Directive
Please render the material below as a Markdown table with the columns Row and Line, numbering each nonblank line in order and skipping blank lines. Leave the pictures out of your answer.

[Chart comprehension data]
#####
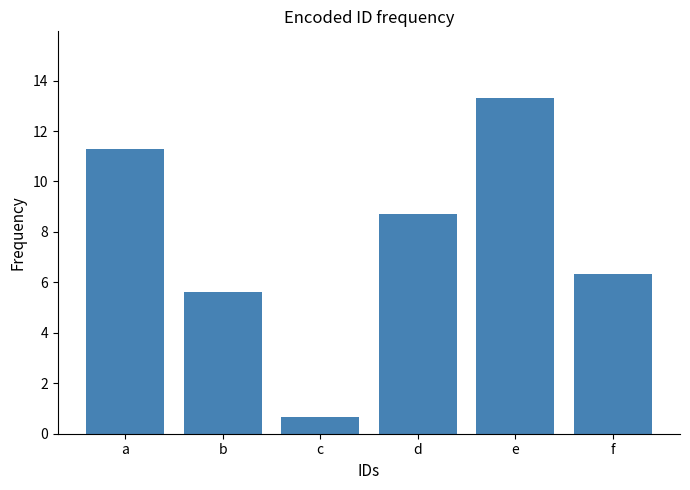

What is the difference between the maximum and second lowest values?

7.7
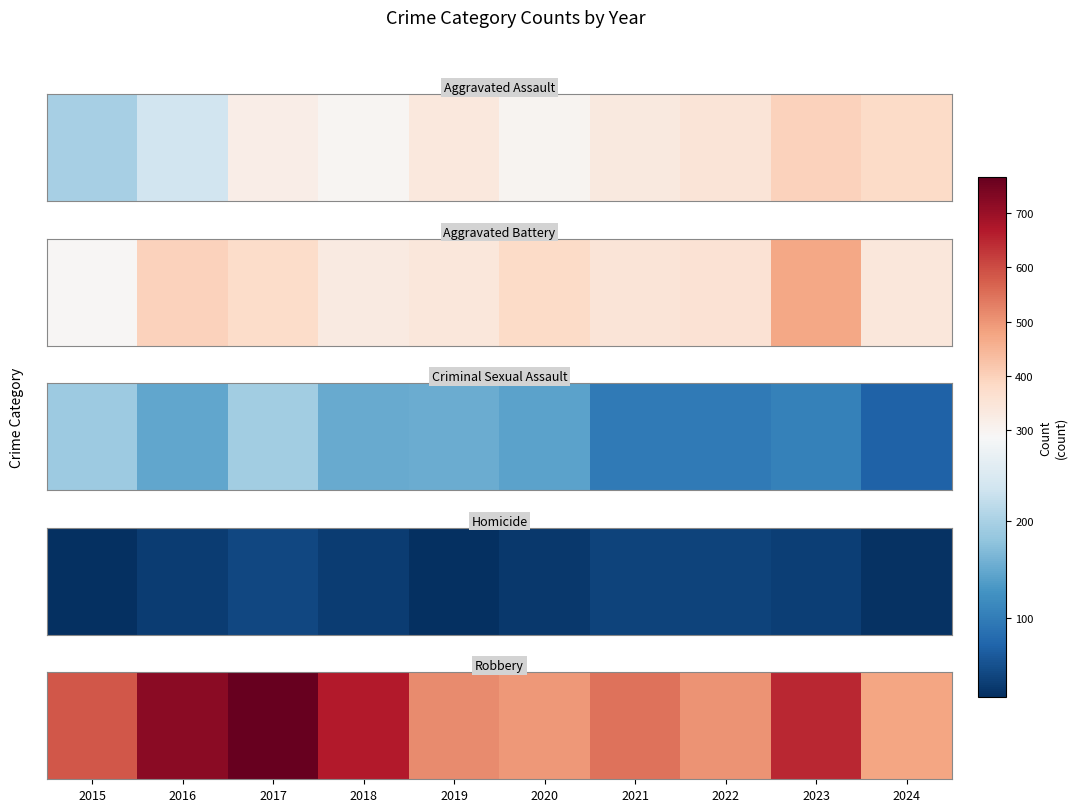

True or false: the data shows 478 at 2024.

True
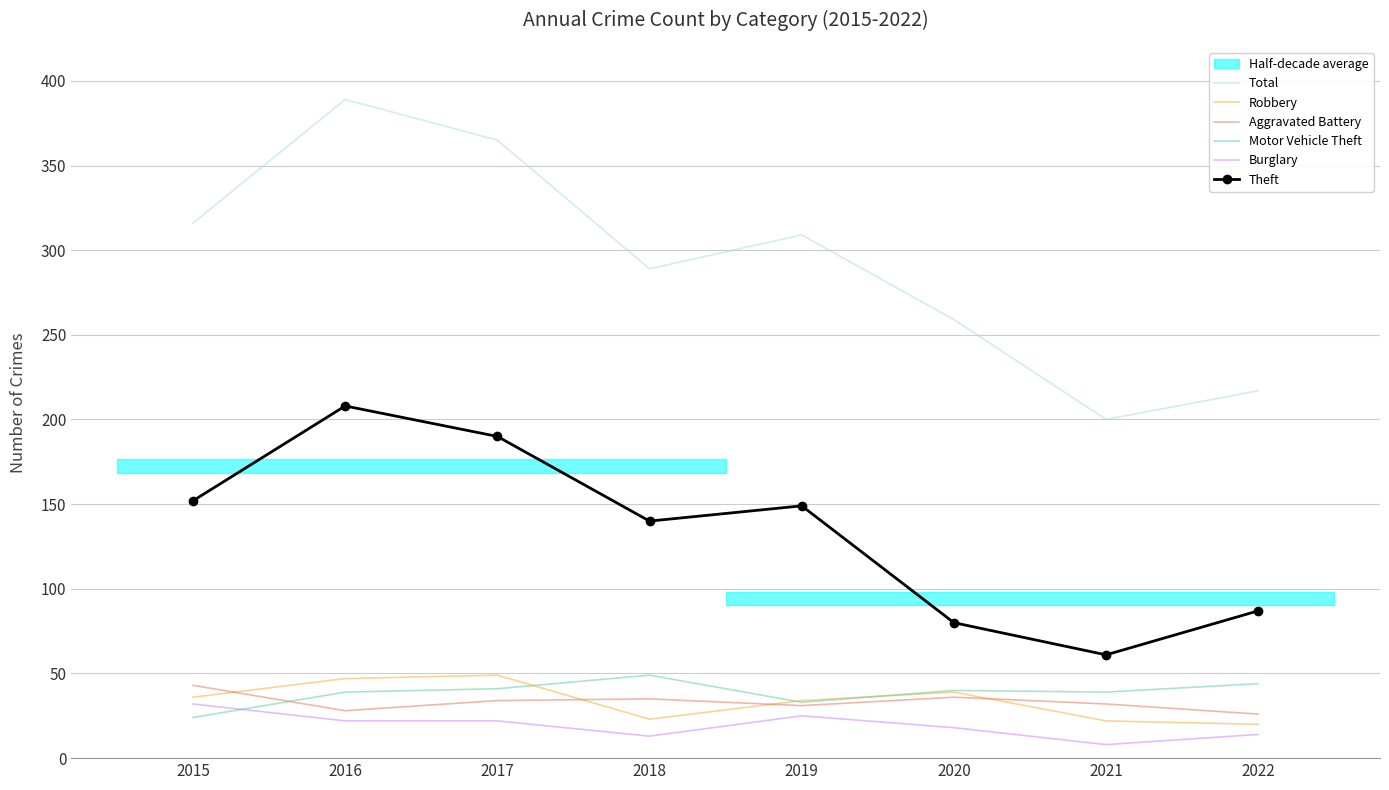

True or false: Motor Vehicle Theft has a value of 24 at 2015.

True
#####
Written response
| Row | Line |
|---|---|
| 1 | What is the difference between the maximum and second lowest values? |
| 2 | 7.7 |
| 3 | True or false: the data shows 478 at 2024. |
| 4 | True |
| 5 | True or false: Motor Vehicle Theft has a value of 24 at 2015. |
| 6 | True |